• [WHAT TO PRODUCE]:
Run through the records and, wherever a line holds the word "Rendered", return that line.

━━━━━ MATERIAL FOR THIS TASK

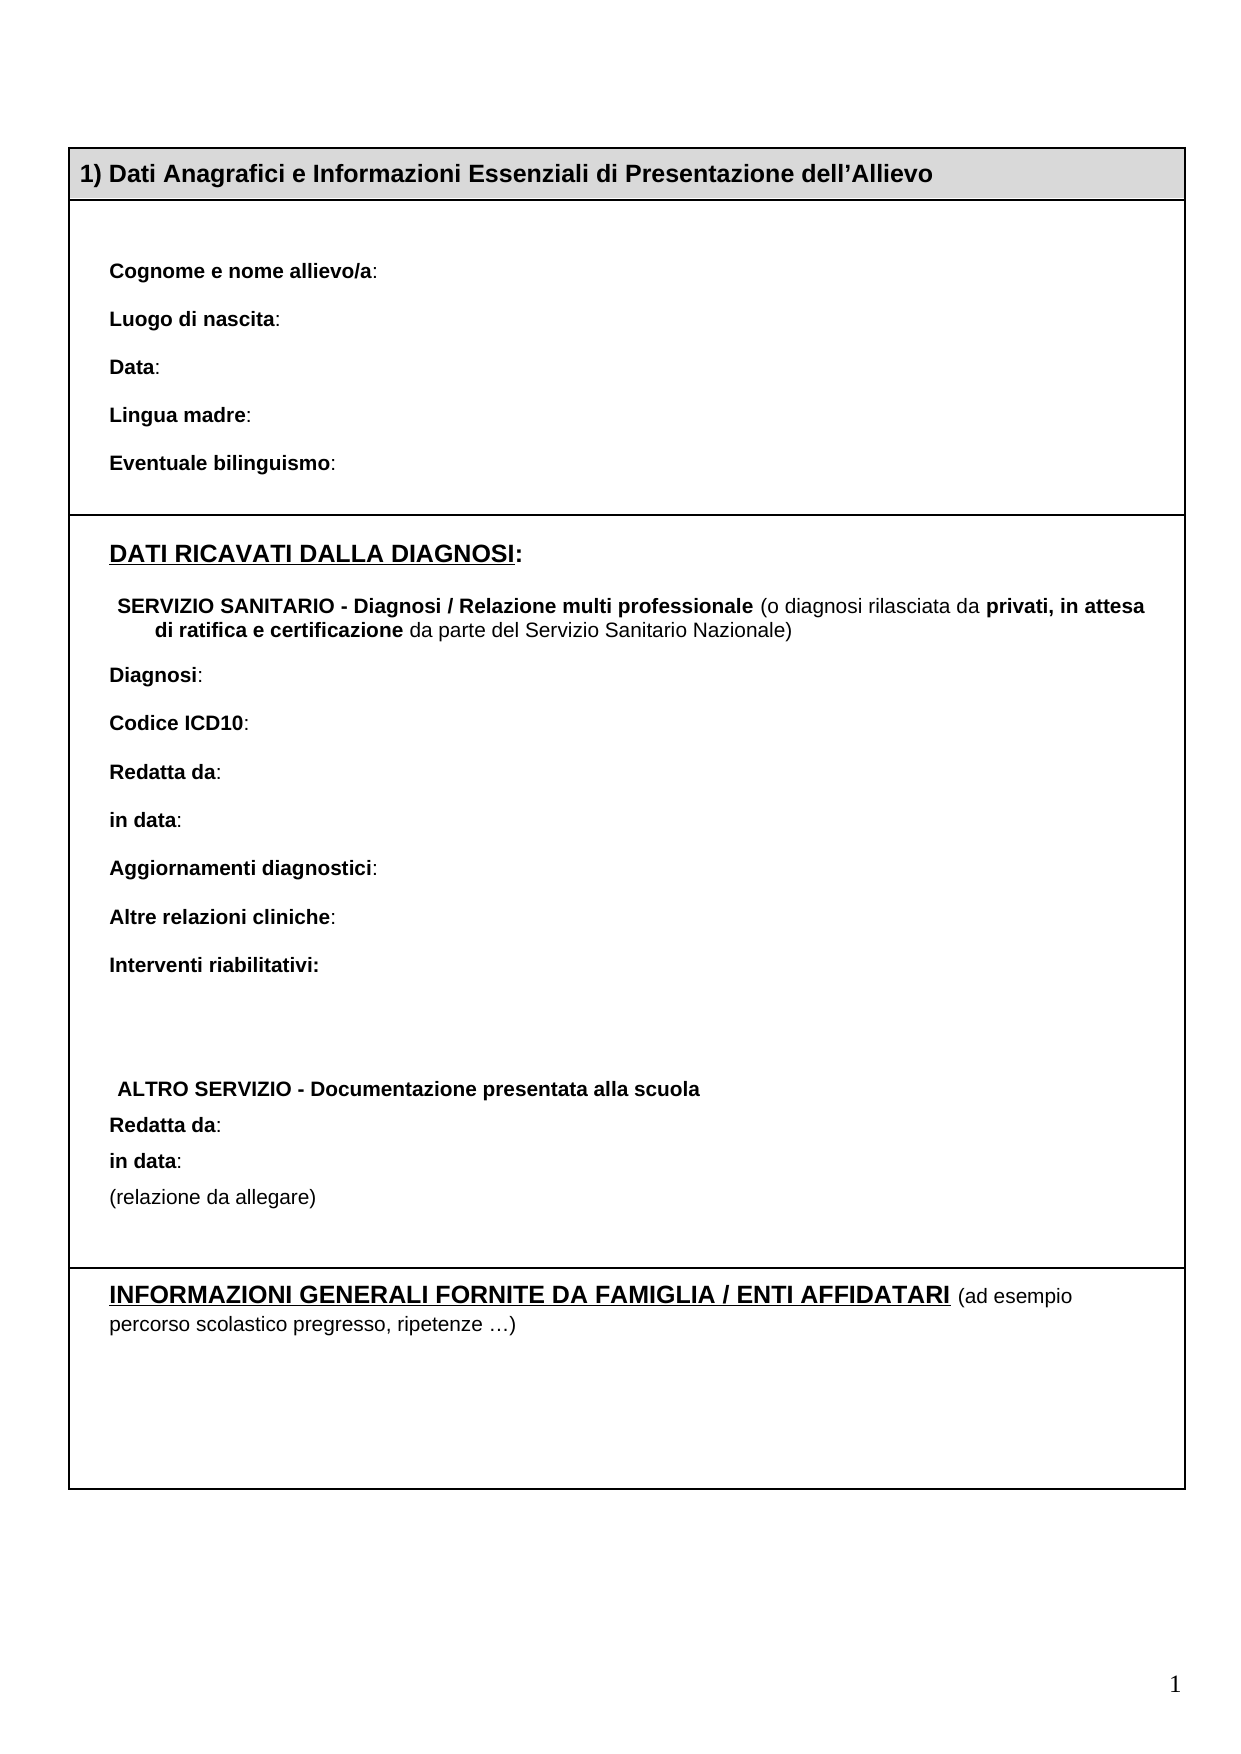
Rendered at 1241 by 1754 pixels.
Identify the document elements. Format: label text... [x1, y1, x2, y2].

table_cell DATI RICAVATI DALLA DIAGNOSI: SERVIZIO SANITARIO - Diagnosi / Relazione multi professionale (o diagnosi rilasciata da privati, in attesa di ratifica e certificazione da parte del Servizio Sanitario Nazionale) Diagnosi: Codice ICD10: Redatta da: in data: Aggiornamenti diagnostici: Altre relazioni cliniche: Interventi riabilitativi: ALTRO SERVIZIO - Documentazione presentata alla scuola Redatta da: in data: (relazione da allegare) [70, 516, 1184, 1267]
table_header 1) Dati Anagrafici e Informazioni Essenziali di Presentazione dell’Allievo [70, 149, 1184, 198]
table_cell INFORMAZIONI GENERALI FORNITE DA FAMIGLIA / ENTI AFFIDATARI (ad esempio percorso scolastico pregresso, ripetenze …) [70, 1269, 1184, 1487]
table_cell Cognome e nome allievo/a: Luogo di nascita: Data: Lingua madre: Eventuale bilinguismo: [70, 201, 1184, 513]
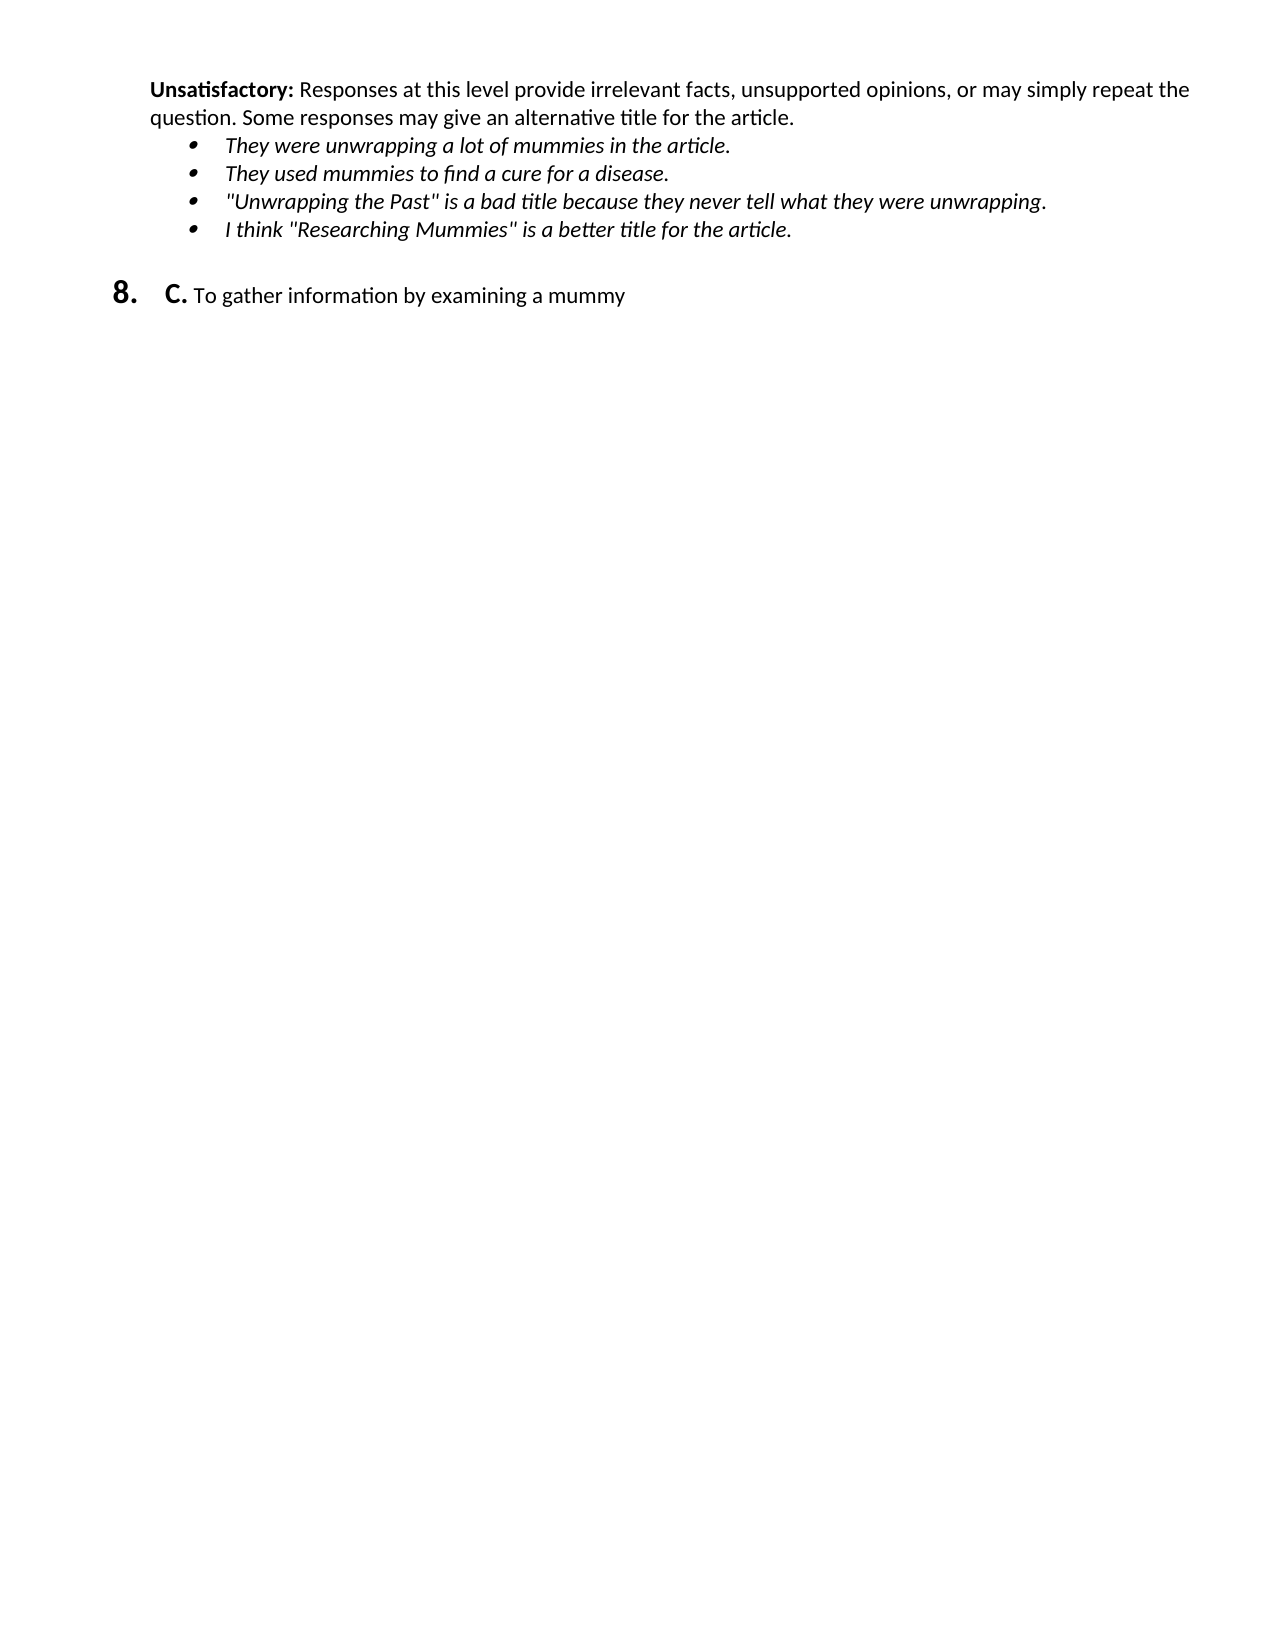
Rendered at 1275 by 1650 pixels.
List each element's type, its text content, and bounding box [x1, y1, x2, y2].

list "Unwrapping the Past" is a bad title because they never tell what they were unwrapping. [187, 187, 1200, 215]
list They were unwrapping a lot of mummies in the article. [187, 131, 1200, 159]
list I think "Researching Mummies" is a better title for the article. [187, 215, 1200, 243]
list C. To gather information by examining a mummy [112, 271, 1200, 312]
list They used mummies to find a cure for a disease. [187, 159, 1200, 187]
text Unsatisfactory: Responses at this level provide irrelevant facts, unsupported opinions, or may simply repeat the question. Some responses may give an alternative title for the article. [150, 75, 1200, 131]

━━━━━━━━━━
━━━━━ MATERIAL FOR THIS TASK

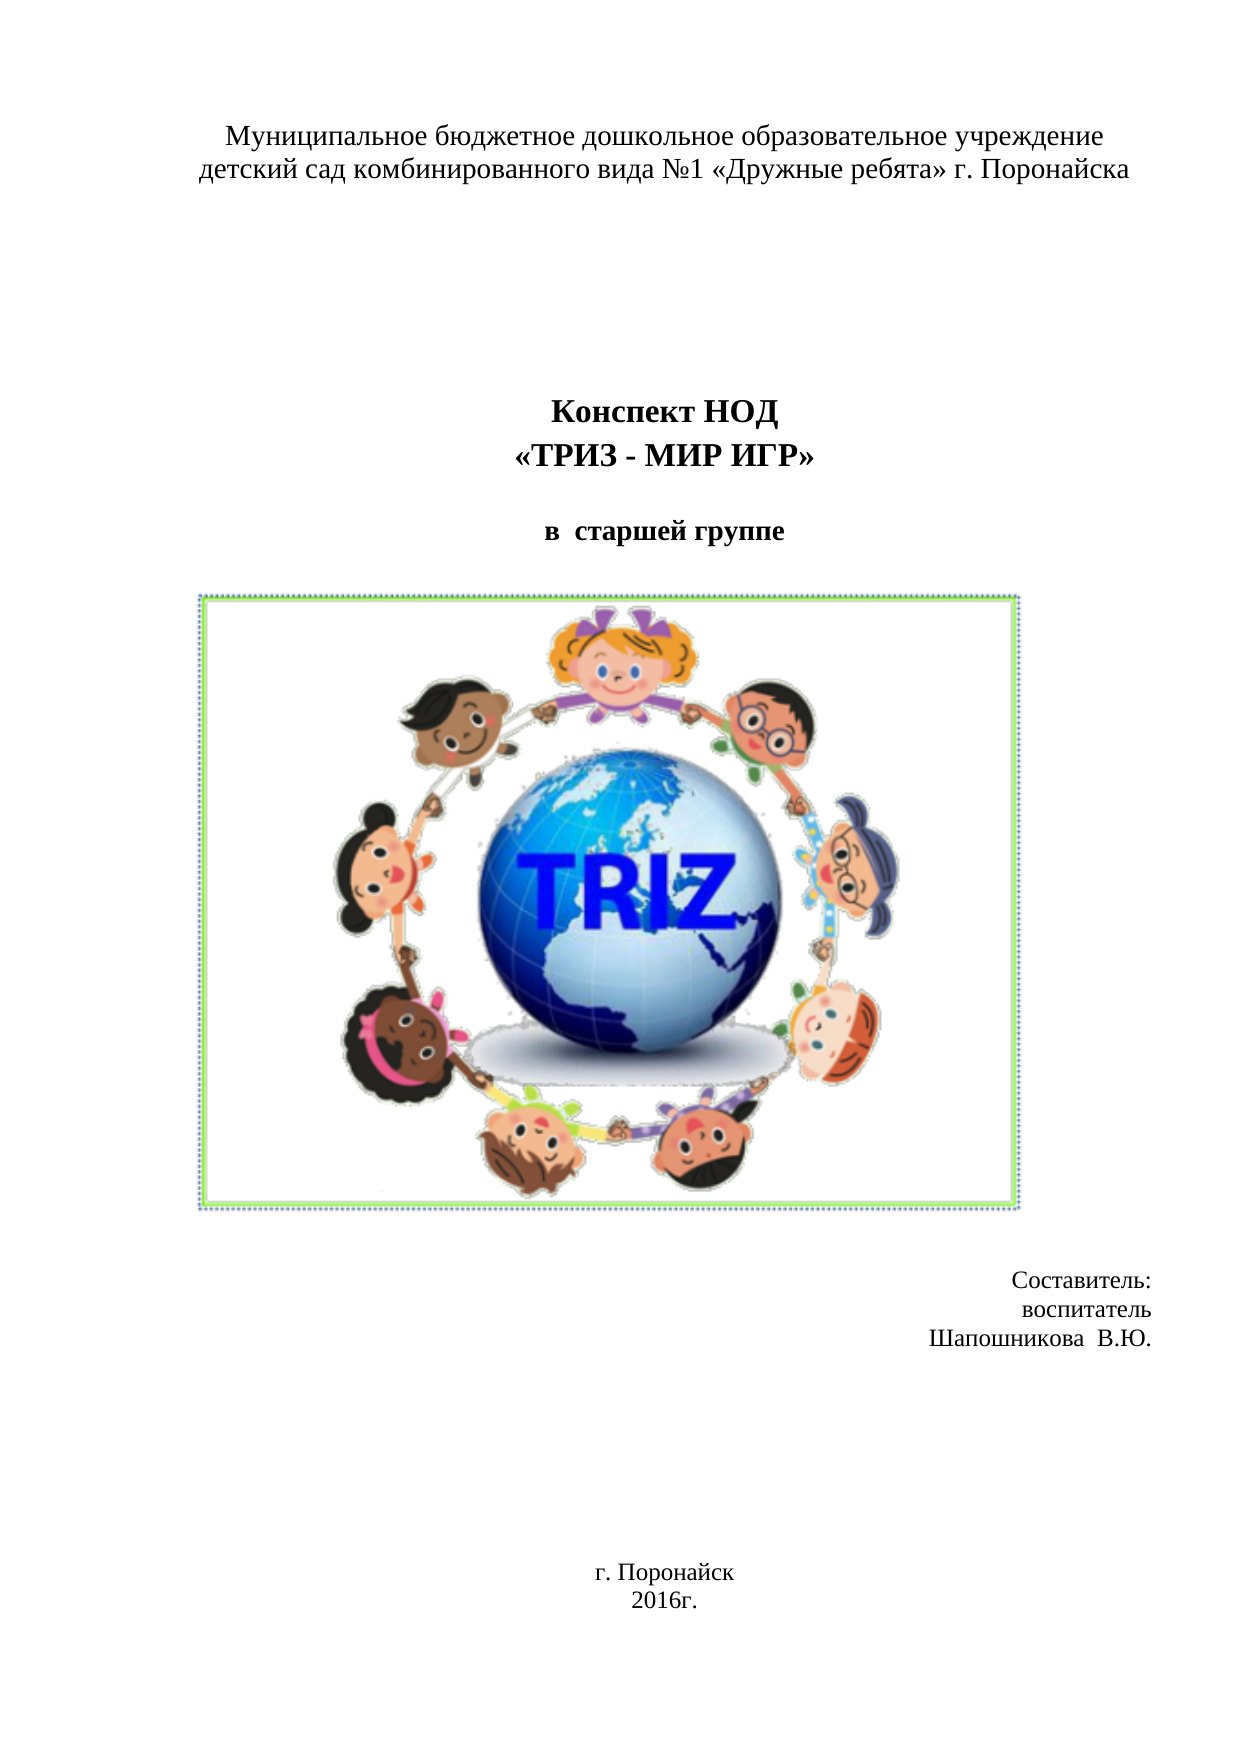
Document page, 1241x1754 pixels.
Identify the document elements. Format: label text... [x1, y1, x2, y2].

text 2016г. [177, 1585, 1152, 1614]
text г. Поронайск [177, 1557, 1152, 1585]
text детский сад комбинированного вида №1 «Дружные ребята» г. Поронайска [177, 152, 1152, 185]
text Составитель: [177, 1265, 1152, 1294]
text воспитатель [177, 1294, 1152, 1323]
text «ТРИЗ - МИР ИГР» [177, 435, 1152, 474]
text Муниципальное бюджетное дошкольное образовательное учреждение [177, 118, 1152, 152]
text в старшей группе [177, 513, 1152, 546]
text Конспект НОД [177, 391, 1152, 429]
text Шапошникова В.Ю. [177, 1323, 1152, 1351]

━━━━━━━━━━

• [EXERCISE OUTPUT]:
Rendered at 1241 by 1754 pixels.
Rendered at 1275 by 1650 pixels.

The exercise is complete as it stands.